JOHANNESBURG, NOV. 16 -- The exoneration of South Africa's police and army leadership by a special commission investigating the activities of alleged "death squads" said to be responsible for the murder of more than 100 anti-apartheid activists has ignited the first serious outcry over the state of justice in President Frederik W. de Klerk's emerging "new South Africa."

Human rights and anti-apartheid groups, the media and political commentators have lambasted the commission for failing to issue any indictments or shed much light on how so many activists over the past decade died under mysterious circumstances.

They are equally outraged by the government's refusal to take responsibility for the alleged misdeeds of the army's covert unit known as the Civil Cooperation Bureau. According to many reports, it targeted leading anti-apartheid figures for dirty tricks, including Anglican Archbishop Desmond Tutu, and carried out at least some assassinations, if not many.

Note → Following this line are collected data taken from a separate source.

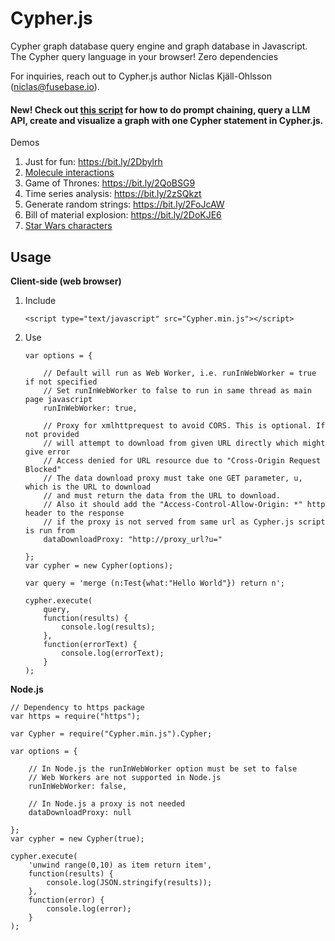 # Cypher.js
Cypher graph database query engine and graph database in Javascript. The Cypher query language in your browser! Zero dependencies

For inquiries, reach out to Cypher.js author Niclas Kjäll-Ohlsson (niclas@fusebase.io).

#### New! Check out <a href="https://github.com/niclasko/Cypher.js/blob/master/scripts/FoodTalk.cql" target="_blank">this script</a> for how to do prompt chaining, query a LLM API, create and visualize a graph with one Cypher statement in Cypher.js.

Demos
1. Just for fun: https://bit.ly/2Dbylrh
2. <a href="https://niclasko.github.io/CypherJS/?CREATE%20(water:Molecule%20{name:%22H\u2082O%22}),%20(coa_sh:Molecule%20{name:%22CoA-SH%22}),%20(nad:Molecule%20{name:%22NAD\u207a%22}),%20(nadh:Molecule%20{name:%22NADH%22}),%20(h:Molecule%20{name:%22H\u207a%22}),%20(co2:Molecule%20{name:%22CO\u2082%22}),%20(gdp:Molecule%20{name:%22GDP%22}),%20(gtp:Molecule%20{name:%22GTP%22}),%20(phosphate:Molecule%20{name:%22P\u1d62%22}),%20(ubiquinone:Molecule%20{name:%22ubiquinone%22}),%20(ubiquinol:Molecule%20{name:%22ubiquinol%22}),%20(acetyl_coa:Molecule%20{name:%22Acetyl%20CoA%22}),%20(oxaloacetate:Molecule%20{name:%22Oxaloacetate%22}),%20(r1:Reaction%20{name:1}),%20(citrate:Molecule%20{name:%22Citrate%22}),%20(citrate_synthase:Enzyme%20{name:%22Citrate%20synthase%22}),%20(oxaloacetate)-[:SUBSTRATE]-%3E(r1),%20(acetyl_coa)-[:SUBSTRATE]-%3E(r1),%20(water)-[:SUBSTRATE]-%3E(r1),%20(r1)-[:PRODUCES]-%3E(citrate),%20(r1)-[:PRODUCES]-%3E(coa_sh),%20(citrate_synthase)-[:CATALYSES]-%3E(r1),%20(r2:Reaction%20{name:2}),%20(cis_aconitate:Molecule%20{name:%22cis-Aconitate%22}),%20(aconitase:Enzyme%20{name:%22Aconitase%22}),%20(citrate)-[:SUBSTRATE]-%3E(r2),%20(r2)-[:PRODUCES]-%3E(cis_aconitate),%20(r2)-[:PRODUCES]-%3E(water),%20(aconitase)-[:CATALYSES]-%3E(r2),%20(r3:Reaction%20{name:3}),%20(isocitrate:Molecule%20{name:%22Isocitrate%22}),%20(cis_aconitate)-[:SUBSTRATE]-%3E(r3),%20(water)-[:SUBSRATE]-%3E(r3),%20(r3)-[:PRODUCES]-%3E(isocitrate),%20(aconitase)-[:CATALYSES]-%3E(r3),%20(r4:Reaction%20{name:4}),%20(oxalosuccinate:Molecule%20{name:%22Oxalosuccinate%22}),%20(isocitrate_dehydrogenase:Enzyme%20{name:%22Isocitrate%20dehydrogenase%22}),%20(isocitrate)-[:SUBSTRATE]-%3E(r4),%20(nad)-[:SUBSTRATE]-%3E(r4),%20(r4)-[:PRODUCES]-%3E(oxalosuccinate),%20(r4)-[:PRODUCES]-%3E(nadh),%20(r4)-[:PRODUCES]-%3E(h),%20(isocitrate_dehydrogenase)-[:CATALYSES]-%3E(r4),%20(r5:Reaction%20{name:5}),%20(alpha_ketoglutarate:Molecule%20{name:%22\u03b1-Ketoglutarate%22}),%20(oxalosuccinate)-[:SUBSTRATE]-%3E(r5),%20(r5)-[:PRODUCES]-%3E(alpha_ketoglutarate),%20(r5)-[:PRODUCES]-%3E(co2),%20(isocitrate_dehydrogenase)-[:CATALYSES]-%3E(r5),%20(r6:Reaction%20{name:6}),%20(succinyl_coa:Molecule%20{name:%22Succinyl-CoA%22}),%20(alpha_ketoglutarate_dehydrogenase:Enzyme%20{name:%22\u03b1-Ketoglutarate%20dehydrogenase%22}),%20(alpha_ketoglutarate)-[:SUBSTRATE]-%3E(r6),%20(nad)-[:SUBSTRATE]-%3E(r6),%20(coa_sh)-[:SUBSTRATE]-%3E(r6),%20(r6)-[:PRODUCES]-%3E(succinyl_coa),%20(r6)-[:PRODUCES]-%3E(nadh),%20(r6)-[:PRODUCES]-%3E(h),%20(r6)-[:PRODUCES]-%3E(co2),%20(alpha_ketoglutarate_dehydrogenase)-[:CATALYSES]-%3E(r6),%20(r7:Reaction%20{name:7}),%20(succinate:Molecule%20{name:%22Succinate%22}),%20(succinyl_coa_synthetase:Enzyme%20{name:%22Succinyl-CoA%20synthetase%22}),%20(succinyl_coa)-[:SUBSTRATE]-%3E(r7),%20(gdp)-[:SUBSTRATE]-%3E(r7),%20(phosphate)-[:SUBSTRATE]-%3E(r7),%20(r7)-[:PRODUCES]-%3E(succinate),%20(r7)-[:PRODUCES]-%3E(coa_sh),%20(r7)-[:PRODUCES]-%3E(gtp),%20(succinyl_coa_synthetase)-[:CATALYSES]-%3E(r7),%20(r8:Reaction%20{name:8}),%20(fumarate:Molecule%20{name:%22Fumarate%22}),%20(succinate_dehydrogenase:Enzyme%20{name:%22Succinate%20dehydrogenase%22}),%20(succinate)-[:SUBSTRATE]-%3E(r8),%20(ubiquinone)-[:SUBSTRATE]-%3E(r8),%20(r8)-[:PRODUCES]-%3E(fumarate),%20(r8)-[:PRODUCES]-%3E(ubiquinol),%20(succinate_dehydrogenase)-[:CATALYSES]-%3E(r8),%20(r9:Reaction%20{name:9}),%20(l_malate:Molecule%20{name:%22\u029f-Malate%22}),%20(fumarase:Enzyme%20{name:%22Fumarase%22}),%20(fumarate)-[:SUBSTRATE]-%3E(r9),%20(water)-[:SUBSTRATE]-%3E(r9),%20(r9)-[:PRODUCES]-%3E(l_malate),%20(fumarase)-[:CATALYSES]-%3E(r9),%20(r10:Reaction%20{name:10}),%20(malate_dehydrogenase:Enzyme%20{name:%22Malate%20dehydrogenase%22}),%20(l_malate)-[:SUBSTRATE]-%3E(r10),%20(nad)-[:SUBSTRATE]-%3E(r10),%20(r10)-[:PRODUCES]-%3E(oxaloacetate),%20(r10)-[:PRODUCES]-%3E(nadh),%20(r10)-[:PRODUCES]-%3E(h),%20(malate_dehydrogenase)-[:CATALYSES]-%3E(r10)%20match%20(a)-[r]-%3E(b)%20return%20a,%20r,%20b">Molecule interactions</a>
2. Game of Thrones: https://bit.ly/2QoBSG9
3. Time series analysis: https://bit.ly/2zSQkzt
4. Generate random strings: https://bit.ly/2FoJcAW
5. Bill of material explosion: https://bit.ly/2DoKJE6
6. <a href="https://niclasko.github.io/CypherJS/?CREATE%20(yoda:Contact%20{name:%20%27Yoda%27,%20email:%20%27yoda@lucasfilm.com%27})%20CREATE%20(lukeskywalker:Contact%20{name:%20%27Luke%20Skywalker%27,%20email:%20%27luke.skywalker@lucasfilm.com%27})%20CREATE%20(chewbacca:Contact%20{name:%20%27Chewbacca%27,%20email:%20%27chewbacca@lucasfilm.com%27})%20CREATE%20(r2d2:Contact%20{name:%20%27R2D2%27,%20email:%20%27r2d2@lucasfilm.com%27})%20CREATE%20(c3po:Contact%20{name:%20%27C3PO%27,%20email:%20%27c3po@lucasfilm.com%27})%20CREATE%20(darthvader:Contact%20{name:%20%27Darth%20Vader%27,%20email:%20%27darth.vader@lucasfilm.com%27})%20CREATE%20(princessleia:Contact%20{name:%20%27Princess%20Leia%27,%20email:%20%27princess.leia@lucasfilm.com%27})%20CREATE%20(hansolo:Contact%20{name:%20%27Han%20Solo%27,%20email:%20%27han.solo@lucasfilm.com%27})%20CREATE%20(obiwankenobi:Contact%20{name:%20%27Obi-Wan%20Kenobi%27,%20email:%20%27obi-wan.kenobi@lucasfilm.com%27})%20CREATE%20(bobafett:Contact%20{name:%20%27Boba%20Fett%27,%20email:%20%27boba.fett@lucasfilm.com%27})%20CREATE%20(jabbathehutt:Contact%20{name:%20%27Jabba%20the%20Hutt%27,%20email:%20%27jaba.the.hutt@lucasfilm.com%27})%20CREATE%20(landocalrissian:Contact%20{name:%20%27Lando%20Calrissian%27,%20email:%20%27lando.calrissian@lucasfilm.com%27})%20CREATE%20(darthmaul:Contact%20{name:%20%27Darth%20Maul%27,%20email:%20%27darth.maul@lucasfilm.com%27})%20CREATE%20(emperorpalpatine:Contact%20{name:%20%27Emperor%20Palpatine%27,%20email:%20%27emperor.palpatine@lucasfilm.com%27})%20CREATE%20(quigonjinn:Contact%20{name:%20%27Qui-Gon%20Jinn%27,%20email:%20%27qui-gon.jinn@lucasfilm.com%27})%20CREATE%20(jarjarbinks:Contact%20{name:%20%27Jar%20Jar%20Binks%27,%20email:%20%27jarjar.binks@lucasfilm.com%27})%20CREATE%20(macewindu:Contact%20{name:%20%27Mace%20Windu%27,%20email:%20%27mace.windu@lucasfilm.com%27})%20CREATE%20(padmeamidala:Contact%20{name:%20%27Padme%20Amidala%27,%20email:%20%27padme.amidala@lucasfilm.com%27})%20CREATE%20(countdooku:Contact%20{name:%20%27Count%20Dooku%27,%20email:%20%27count.dooku@lucasfilm.com%27})%20CREATE%20(generalgrievous:Contact%20{name:%20%27General%20Grievous%27,%20email:%20%27general.grievous@lucasfilm.com%27})%20CREATE%20(jangofett:Contact%20{name:%20%27Jango%20Fett%27,%20email:%20%27jango.fett@lucasfilm.com%27})%20CREATE%20(anakinskywalker:Contact%20{name:%20%27Anakin%20Skywalker%27,%20email:%20%27anakin.skywalker@lucasfilm.com%27})%20CREATE%20(darthsidious:Contact%20{name:%20%27Darth%20Sidious%27,%20email:%20%27darth.sidious@lucasfilm.com%27})%20CREATE%20(darthtyranus:Contact%20{name:%20%27Darth%20Tyranus%27,%20email:%20%27darth.tyranus@lucasfilm.com%27})%20CREATE%20(darthplagueis:Contact%20{name:%20%27Darth%20Plagueis%27,%20email:%20%27darth.plagueis@lucasfilm.com%27})%20CREATE%20(darthbane:Contact%20{name:%20%27Darth%20Bane%27,%20email:%20%27darth.bane@lucasfilm.com%27})%20CREATE%20(darthrevan:Contact%20{name:%20%27Darth%20Revan%27,%20email:%20%27darth.revan@lucasfilm.com%27})%20CREATE%20(darthmalak:Contact%20{name:%20%27Darth%20Malak%27,%20email:%20%27darth.malak@lucasfilm.com%27})%20CREATE%20(georgelucas:Contact%20{name:%20%27George%20Lucas%27,%20email:%20%27george.lucas@lucasfilm.com%27})%20CREATE%20(lucasfilm:Company%20{name:%20%27Lucasfilm%27,%20email:%20%27lucasfilm@lucasfilm.com%27})%20CREATE%20(jedis:Contact:Group%20{name:%20%27Jedis%27,%20email:%20%27jedis@lucasfilm.com%27,%20description:%20%27Jedis%20of%20Lucasfilm.%27})%20CREATE%20(siths:Contact:Group%20{name:%20%27Siths%27,%20email:%20%27siths@lucasfilm.com%27,%20description:%20%27Siths%20of%20Lucasfilm.%27})%20CREATE%20(directors:Contact:Group%20{name:%20%27Directors%27,%20email:%20%27directors@lucasfilm.com%27,%20description:%20%27Directors%20of%20Lucasfilm.%27})%20CREATE%20(yoda)-[:PARENT_GROUP]-%3E(jedis)%20CREATE%20(lukeskywalker)-[:PARENT_GROUP]-%3E(jedis)%20CREATE%20(chewbacca)-[:PARENT_GROUP]-%3E(jedis)%20CREATE%20(r2d2)-[:PARENT_GROUP]-%3E(jedis)%20CREATE%20(c3po)-[:PARENT_GROUP]-%3E(jedis)%20CREATE%20(darthvader)-[:PARENT_GROUP]-%3E(siths)%20CREATE%20(princessleia)-[:PARENT_GROUP]-%3E(jedis)%20CREATE%20(hansolo)-[:PARENT_GROUP]-%3E(jedis)%20CREATE%20(obiwankenobi)-[:PARENT_GROUP]-%3E(jedis)%20CREATE%20(bobafett)-[:PARENT_GROUP]-%3E(siths)%20CREATE%20(jabbathehutt)-[:PARENT_GROUP]-%3E(siths)%20CREATE%20(landocalrissian)-[:PARENT_GROUP]-%3E(jedis)%20CREATE%20(darthmaul)-[:PARENT_GROUP]-%3E(siths)%20CREATE%20(emperorpalpatine)-[:PARENT_GROUP]-%3E(siths)%20CREATE%20(quigonjinn)-[:PARENT_GROUP]-%3E(jedis)%20CREATE%20(jarjarbinks)-[:PARENT_GROUP]-%3E(jedis)%20CREATE%20(macewindu)-[:PARENT_GROUP]-%3E(jedis)%20CREATE%20(padmeamidala)-[:PARENT_GROUP]-%3E(jedis)%20CREATE%20(countdooku)-[:PARENT_GROUP]-%3E(siths)%20CREATE%20(generalgrievous)-[:PARENT_GROUP]-%3E(siths)%20CREATE%20(jangofett)-[:PARENT_GROUP]-%3E(siths)%20CREATE%20(anakinskywalker)-[:PARENT_GROUP]-%3E(jedis)%20CREATE%20(darthsidious)-[:PARENT_GROUP]-%3E(siths)%20CREATE%20(darthtyranus)-[:PARENT_GROUP]-%3E(siths)%20CREATE%20(darthplagueis)-[:PARENT_GROUP]-%3E(siths)%20CREATE%20(darthbane)-[:PARENT_GROUP]-%3E(siths)%20CREATE%20(darthrevan)-[:PARENT_GROUP]-%3E(siths)%20CREATE%20(darthmalak)-[:PARENT_GROUP]-%3E(siths)%20CREATE%20(georgelucas)-[:PARENT_GROUP]-%3E(directors)%20CREATE%20(directors)-[:PARENT_GROUP]-%3E(jedis)%20match%20p=(:Contact)-[:PARENT_GROUP*]-%3E(group:Contact)%20where%20not((group)-[:PARENT_GROUP]-%3E(:Contact))%20unwind%20nodes(p)%20as%20member%20return%20properties(nodes(p)[0])%20as%20character,%20collect(member.name)%20as%20taxonomy">Star Wars characters</a>

## Usage

**Client-side (web browser)**

1. Include
	
	```<script type="text/javascript" src="Cypher.min.js"></script>```

2. Use
	
	```
	var options = {

		// Default will run as Web Worker, i.e. runInWebWorker = true if not specified
		// Set runInWebWorker to false to run in same thread as main page javascript
		runInWebWorker: true,

		// Proxy for xmlhttprequest to avoid CORS. This is optional. If not provided
		// will attempt to download from given URL directly which might give error
		// Access denied for URL resource due to "Cross-Origin Request Blocked"
		// The data download proxy must take one GET parameter, u, which is the URL to download
		// and must return the data from the URL to download. 
		// Also it should add the "Access-Control-Allow-Origin: *" http header to the response
		// if the proxy is not served from same url as Cypher.js script is run from
		dataDownloadProxy: "http://proxy_url?u="

	};
	var cypher = new Cypher(options);
	
	var query = 'merge (n:Test{what:"Hello World"}) return n';
	
	cypher.execute(
		query,
		function(results) {
			console.log(results);
		},
		function(errorText) {
			console.log(errorText);
		}
	);
	```

**Node.js**

```
// Dependency to https package
var https = require("https");

var Cypher = require("Cypher.min.js").Cypher;

var options = {

	// In Node.js the runInWebWorker option must be set to false
	// Web Workers are not supported in Node.js
	runInWebWorker: false,

	// In Node.js a proxy is not needed
	dataDownloadProxy: null

};
var cypher = new Cypher(true);

cypher.execute(
	'unwind range(0,10) as item return item',
	function(results) {
		console.log(JSON.stringify(results));
	},
	function(error) {
		console.log(error);
	}
);
```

Human rights and anti-apartheid groups are now accusing the de Klerk government of having appointed the commission merely for appearances, to clear top officials, notably Defense Minister Magnus Malan, of allegations of misdeeds.

The death-squad commission, under Justice Louis Harms, listened to a torrent of testimony for nearly six months about how various police and army agents assassinated or intimidated leading anti-apartheid figures throughout the 1980s. Then it concluded that the witnesses were unreliable and that death squads did not exist. It did say, however, there was reason to consider prosecution in eight or nine cases.

"The Harms Commission report has run true to form in discrediting both the value of government-appointed commissions and the independence of the judiciary," said the private Human Rights Commission.

A sense of a pending whitewash dogged the commission from its inception. The government authorized it to look into whether the slain white Namibian nationalist, Anton Lubowski, was a South African army informer but barred it from trying to establish who killed him in September 1989.

A few days before Harms issued his findings Tuesday, the Justice Ministry released a report on the unreliability of two of the commission's key death-squad witnesses. The report had been written one year earlier, under the direction of Attorney General Tim McNally, who led the prosecution against the death squads for the Harms Commission.

McNally apparently had concluded that his two best witnesses were not to be taken seriously a year before he used them to make his case against the death squads.

Hours after the Harms Commission's 200-page report was released, Defense Minister Malan said he knew nothing about the army's Civil Cooperation Bureau, which had an annual budget of $10 million, or about its activities under his most senior officers, or about any of its alleged misdeeds that even the commission found had "contaminated the whole security arm of the state."

"It is not exceptional that employees and officials of the state commit crimes during their office without someone else being responsible for them," Malan said. "This is clearly a case of employees or officials who in the course of their service committed crimes for which I or anyone else cannot be held responsible."

De Klerk had implicitly admitted that the Civil Cooperation Bureau had run amok by ordering it disbanded last July. He also ordered a review of all army and other covert operations but concluded that there was no reason to call to task the politicians running the offices involved.

"It is now time for calm to prevail in the country and for witch hunts on individuals to stop," de Klerk said. "The events dealt with in the report took place in an era of serious conflict and strife which now belong to the past."

The white opposition Democratic Party, through its defense spokesman, Gen. Bob Rogers, decried that "once again" the government's "political style" of not holding a minister such as Malan responsible for wrongdoing within his own department had prevailed.

Much of the press concurred. The findings, said the Star of Johannesburg, "constitute a dismaying commentary on the failure of public accountability."

The conservative newspaper Business Day insisted Malan "must go" if de Klerk hoped to restore public confidence. And even the very pro-government daily, the Citizen, said, "The death squad story will not die down until all those who engaged in killings and other criminal activities are punished."